Shares of Guess? Inc. (NYSE: GES) fell 19.4% on Thursday after the clothing retailer announced solid fiscal first-quarter 2019 results but followed with underwhelming forward earnings guidance.
On the former, the company’s quarterly revenue grew 14.7% year over year (or 8% at constant currency), to $521.3 million. This translated to an adjusted loss of $17.8 million, or $0.23 per share, narrowed from a loss of $0.24 per share in the same year-ago period. Analysts, on average, were looking for roughly the same adjusted loss on lower revenue of $508 million.
Guess? CEO Victor Herrero noted that the company’s results were near the high end of the company’s expectations and credited particularly strong momentum in both Europe and Asia. Herrero also praised its efforts in North America, where the company achieved 1% comparable-sales growth “while being significantly less promotional.”
“Overall, I am very excited by the continued momentum, as the first quarter marks the seventh consecutive quarter of revenue growth for the company,” Herrero added. “For me, it speaks to the global strength and potential of the Guess? brand.”

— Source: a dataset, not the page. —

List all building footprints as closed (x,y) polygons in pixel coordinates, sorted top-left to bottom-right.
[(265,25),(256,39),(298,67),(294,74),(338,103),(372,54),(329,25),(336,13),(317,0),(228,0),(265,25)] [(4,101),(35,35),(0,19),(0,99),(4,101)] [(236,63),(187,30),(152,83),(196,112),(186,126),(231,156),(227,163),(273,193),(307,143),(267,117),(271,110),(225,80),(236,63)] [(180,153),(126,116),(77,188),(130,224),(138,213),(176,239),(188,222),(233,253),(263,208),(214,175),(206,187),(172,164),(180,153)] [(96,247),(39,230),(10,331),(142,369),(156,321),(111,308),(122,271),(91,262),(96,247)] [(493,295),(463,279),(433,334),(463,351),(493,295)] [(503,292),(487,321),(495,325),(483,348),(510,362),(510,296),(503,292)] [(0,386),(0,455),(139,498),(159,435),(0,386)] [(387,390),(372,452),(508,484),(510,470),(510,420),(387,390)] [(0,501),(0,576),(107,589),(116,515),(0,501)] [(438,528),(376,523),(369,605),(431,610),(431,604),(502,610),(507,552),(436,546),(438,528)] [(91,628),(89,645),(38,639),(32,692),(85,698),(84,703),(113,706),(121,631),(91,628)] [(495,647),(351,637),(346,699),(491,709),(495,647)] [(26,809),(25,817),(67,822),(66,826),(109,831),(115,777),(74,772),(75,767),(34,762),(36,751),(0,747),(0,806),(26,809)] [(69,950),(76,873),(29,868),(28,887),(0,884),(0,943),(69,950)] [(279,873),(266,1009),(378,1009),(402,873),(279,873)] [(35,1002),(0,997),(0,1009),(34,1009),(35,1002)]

Looking forward to the fiscal second quarter, however, Guess? told investors to expect revenue growth of between 14% and 15.5%, with adjusted earnings of $0.27 to $0.30 per share. By contrast, most investors were looking for a more modest 8.5% revenue growth, but with earnings near the high end of the company’s guidance range.
Finally, for the full fiscal year, Guess? sees revenue climbing between 8.5% and 9.5%, marking an increase from its previous guidance for 7% to 8% growth, with adjusted earnings per share of $0.88 to $0.99. Here again, Wall Street was anticipating earnings near the high end of the company’s range, at $0.97 per share, and more modest full fiscal-year revenue growth of 7.6%.
In the end, while it’s hard to fault Guess? for its better-than-expected top-line growth, the market is disappointed that this growth still seems to be coming at the expense of profitability. With shares nearly doubling in the year leading up to this report, it’s no surprise to see the stock pulling back today.